The postings do not explicitly state they result from Huang's visit, and Nvidia's Korea hiring began earlier in 2026. Throughout the year, the company had already listed roles in physical AI, scientific applications, and foundation model building, along with semiconductor simulation positions involving technical engagements with chipmakers. The late-June openings simply expand that footprint into new domains.

What Does This Mean for the AI Industry?

Nvidia's Korea strategy reflects a shift in how the company operates. Rather than remaining primarily a chip vendor, Huang is building Nvidia into a platform company with deep roots in key markets. This approach gives Nvidia influence over how AI gets deployed in robotics, vehicles, and factories, not just how it gets computed.

For Korea, the expansion signals that Nvidia sees the country as more than a customer; it is a partner in building the next generation of AI infrastructure. The hiring push across robotics, HPC, and automotive software suggests Huang believes Korea's manufacturing ecosystem and technical talent are critical to Nvidia's future growth.

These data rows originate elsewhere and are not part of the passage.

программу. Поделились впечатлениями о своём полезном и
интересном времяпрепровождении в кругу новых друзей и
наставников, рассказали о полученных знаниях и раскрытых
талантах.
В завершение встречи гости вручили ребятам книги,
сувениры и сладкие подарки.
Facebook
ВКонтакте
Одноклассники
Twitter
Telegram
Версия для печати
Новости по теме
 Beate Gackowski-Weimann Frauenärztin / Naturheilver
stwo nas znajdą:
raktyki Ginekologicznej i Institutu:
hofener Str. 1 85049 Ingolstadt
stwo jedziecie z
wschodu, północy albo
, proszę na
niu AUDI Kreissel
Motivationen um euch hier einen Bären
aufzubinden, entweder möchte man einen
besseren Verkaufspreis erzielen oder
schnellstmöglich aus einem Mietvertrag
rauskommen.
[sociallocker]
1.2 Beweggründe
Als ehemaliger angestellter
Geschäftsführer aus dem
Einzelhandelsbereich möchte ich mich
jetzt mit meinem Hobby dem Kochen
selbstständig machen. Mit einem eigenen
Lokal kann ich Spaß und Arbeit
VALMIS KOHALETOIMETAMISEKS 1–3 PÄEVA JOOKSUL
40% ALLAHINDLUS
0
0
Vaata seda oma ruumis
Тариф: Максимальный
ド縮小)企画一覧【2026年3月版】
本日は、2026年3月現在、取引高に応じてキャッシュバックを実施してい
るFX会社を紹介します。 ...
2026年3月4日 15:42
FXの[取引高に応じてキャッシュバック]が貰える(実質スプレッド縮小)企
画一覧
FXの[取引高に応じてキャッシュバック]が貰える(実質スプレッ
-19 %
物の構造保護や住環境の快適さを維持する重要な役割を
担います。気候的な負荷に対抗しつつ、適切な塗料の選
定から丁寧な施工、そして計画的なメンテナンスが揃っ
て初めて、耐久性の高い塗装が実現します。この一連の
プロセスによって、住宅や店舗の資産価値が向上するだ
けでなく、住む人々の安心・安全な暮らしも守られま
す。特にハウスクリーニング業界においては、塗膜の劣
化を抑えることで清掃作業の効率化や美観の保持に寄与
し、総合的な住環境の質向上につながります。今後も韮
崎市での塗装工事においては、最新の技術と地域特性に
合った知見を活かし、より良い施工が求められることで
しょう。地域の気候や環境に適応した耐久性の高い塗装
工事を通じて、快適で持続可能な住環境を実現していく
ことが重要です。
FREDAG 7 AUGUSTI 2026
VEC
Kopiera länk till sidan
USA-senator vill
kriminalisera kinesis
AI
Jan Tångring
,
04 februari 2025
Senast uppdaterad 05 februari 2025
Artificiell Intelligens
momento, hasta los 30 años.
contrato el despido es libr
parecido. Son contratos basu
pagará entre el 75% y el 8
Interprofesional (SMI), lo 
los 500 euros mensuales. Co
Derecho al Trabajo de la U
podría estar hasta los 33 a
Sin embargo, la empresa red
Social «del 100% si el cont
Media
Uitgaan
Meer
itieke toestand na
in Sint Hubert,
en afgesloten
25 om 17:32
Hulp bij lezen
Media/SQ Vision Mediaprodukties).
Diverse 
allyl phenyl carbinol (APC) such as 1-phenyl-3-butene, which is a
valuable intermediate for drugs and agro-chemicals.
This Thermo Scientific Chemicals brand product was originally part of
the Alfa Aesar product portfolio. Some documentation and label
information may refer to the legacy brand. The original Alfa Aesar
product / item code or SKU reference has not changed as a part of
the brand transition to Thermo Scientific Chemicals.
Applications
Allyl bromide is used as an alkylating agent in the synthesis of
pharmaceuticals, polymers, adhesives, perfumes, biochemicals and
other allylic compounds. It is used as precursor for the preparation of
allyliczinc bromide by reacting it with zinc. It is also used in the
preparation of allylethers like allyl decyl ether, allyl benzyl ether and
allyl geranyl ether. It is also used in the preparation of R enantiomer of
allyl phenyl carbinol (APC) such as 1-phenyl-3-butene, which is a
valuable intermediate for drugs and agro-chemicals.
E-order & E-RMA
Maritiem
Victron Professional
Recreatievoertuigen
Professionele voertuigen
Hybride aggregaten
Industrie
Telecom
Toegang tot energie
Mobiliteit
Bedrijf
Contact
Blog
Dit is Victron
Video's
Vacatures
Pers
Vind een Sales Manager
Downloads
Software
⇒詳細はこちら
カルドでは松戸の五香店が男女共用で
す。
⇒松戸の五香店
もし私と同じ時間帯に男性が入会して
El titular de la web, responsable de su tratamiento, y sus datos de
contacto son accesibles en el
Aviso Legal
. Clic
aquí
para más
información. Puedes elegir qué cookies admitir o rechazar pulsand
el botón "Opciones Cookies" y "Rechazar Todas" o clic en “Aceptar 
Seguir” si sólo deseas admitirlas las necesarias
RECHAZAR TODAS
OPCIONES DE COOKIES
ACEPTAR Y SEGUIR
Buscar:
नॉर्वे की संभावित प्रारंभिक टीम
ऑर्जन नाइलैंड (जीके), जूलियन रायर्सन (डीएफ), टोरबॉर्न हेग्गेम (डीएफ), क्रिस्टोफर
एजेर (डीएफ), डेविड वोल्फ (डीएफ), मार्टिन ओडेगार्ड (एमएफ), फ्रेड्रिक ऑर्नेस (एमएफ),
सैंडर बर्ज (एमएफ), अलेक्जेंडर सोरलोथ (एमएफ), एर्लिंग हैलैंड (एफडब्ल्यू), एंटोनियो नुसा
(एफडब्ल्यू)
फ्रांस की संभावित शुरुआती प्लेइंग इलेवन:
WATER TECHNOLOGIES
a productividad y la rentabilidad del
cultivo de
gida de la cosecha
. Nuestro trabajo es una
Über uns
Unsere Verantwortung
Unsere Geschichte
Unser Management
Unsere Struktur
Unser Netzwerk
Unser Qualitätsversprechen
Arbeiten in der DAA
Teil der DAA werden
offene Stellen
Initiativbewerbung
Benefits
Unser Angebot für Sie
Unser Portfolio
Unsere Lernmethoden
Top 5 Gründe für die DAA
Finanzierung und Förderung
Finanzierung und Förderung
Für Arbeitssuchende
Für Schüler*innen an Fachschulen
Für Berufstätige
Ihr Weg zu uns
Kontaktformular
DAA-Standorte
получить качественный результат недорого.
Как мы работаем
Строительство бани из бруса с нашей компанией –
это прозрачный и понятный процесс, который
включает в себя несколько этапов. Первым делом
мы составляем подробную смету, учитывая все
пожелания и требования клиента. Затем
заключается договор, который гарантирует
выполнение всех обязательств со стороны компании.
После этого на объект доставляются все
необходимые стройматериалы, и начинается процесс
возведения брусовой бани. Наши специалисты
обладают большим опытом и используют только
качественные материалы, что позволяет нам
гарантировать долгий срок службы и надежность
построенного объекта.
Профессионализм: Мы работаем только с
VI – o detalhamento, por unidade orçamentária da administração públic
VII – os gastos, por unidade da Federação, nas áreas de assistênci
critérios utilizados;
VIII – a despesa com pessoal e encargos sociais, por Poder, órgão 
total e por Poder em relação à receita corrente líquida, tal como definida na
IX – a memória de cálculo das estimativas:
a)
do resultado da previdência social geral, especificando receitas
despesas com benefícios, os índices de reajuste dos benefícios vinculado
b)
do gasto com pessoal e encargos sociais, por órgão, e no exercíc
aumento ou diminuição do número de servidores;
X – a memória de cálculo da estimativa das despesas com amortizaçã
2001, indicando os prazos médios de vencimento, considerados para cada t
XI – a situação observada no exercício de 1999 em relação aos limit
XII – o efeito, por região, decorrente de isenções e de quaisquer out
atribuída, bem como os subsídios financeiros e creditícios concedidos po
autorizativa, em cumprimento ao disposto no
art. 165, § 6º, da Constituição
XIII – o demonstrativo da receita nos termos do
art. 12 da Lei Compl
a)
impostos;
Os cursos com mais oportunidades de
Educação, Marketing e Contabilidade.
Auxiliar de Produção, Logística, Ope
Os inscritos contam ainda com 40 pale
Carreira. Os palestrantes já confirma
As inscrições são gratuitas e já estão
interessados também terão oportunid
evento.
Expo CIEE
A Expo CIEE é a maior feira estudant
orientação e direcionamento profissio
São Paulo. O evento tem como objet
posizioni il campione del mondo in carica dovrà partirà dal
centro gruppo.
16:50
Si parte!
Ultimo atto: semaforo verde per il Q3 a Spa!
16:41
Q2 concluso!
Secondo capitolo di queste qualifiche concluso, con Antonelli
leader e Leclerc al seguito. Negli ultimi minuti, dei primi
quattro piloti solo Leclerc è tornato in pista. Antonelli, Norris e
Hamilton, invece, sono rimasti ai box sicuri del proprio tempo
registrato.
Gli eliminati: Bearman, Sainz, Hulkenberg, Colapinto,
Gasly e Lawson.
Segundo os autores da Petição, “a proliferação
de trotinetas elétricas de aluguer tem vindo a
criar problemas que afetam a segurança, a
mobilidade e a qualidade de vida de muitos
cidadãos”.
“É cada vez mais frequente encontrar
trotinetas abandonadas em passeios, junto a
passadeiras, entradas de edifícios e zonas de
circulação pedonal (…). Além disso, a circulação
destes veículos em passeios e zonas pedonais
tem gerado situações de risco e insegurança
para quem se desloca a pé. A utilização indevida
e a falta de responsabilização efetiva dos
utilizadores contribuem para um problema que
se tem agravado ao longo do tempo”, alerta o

Meanwhile, Huang's broader role in global AI governance is expanding. He was named a founding member of the UN and International Telecommunication Union's AI for Good Global Commission, which held its first meeting in Geneva on July 8, 2026. The commission, co-chaired by Salesforce CEO Marc Benioff and Rwandan President Paul Kagame, includes Amazon CEO Andy Jassy, Microsoft President Brad Smith, and leaders from frontier AI labs and the Global South. This positioning places Huang at the center of conversations about how AI should be governed globally, even as Nvidia expands its technical footprint in key markets like Korea.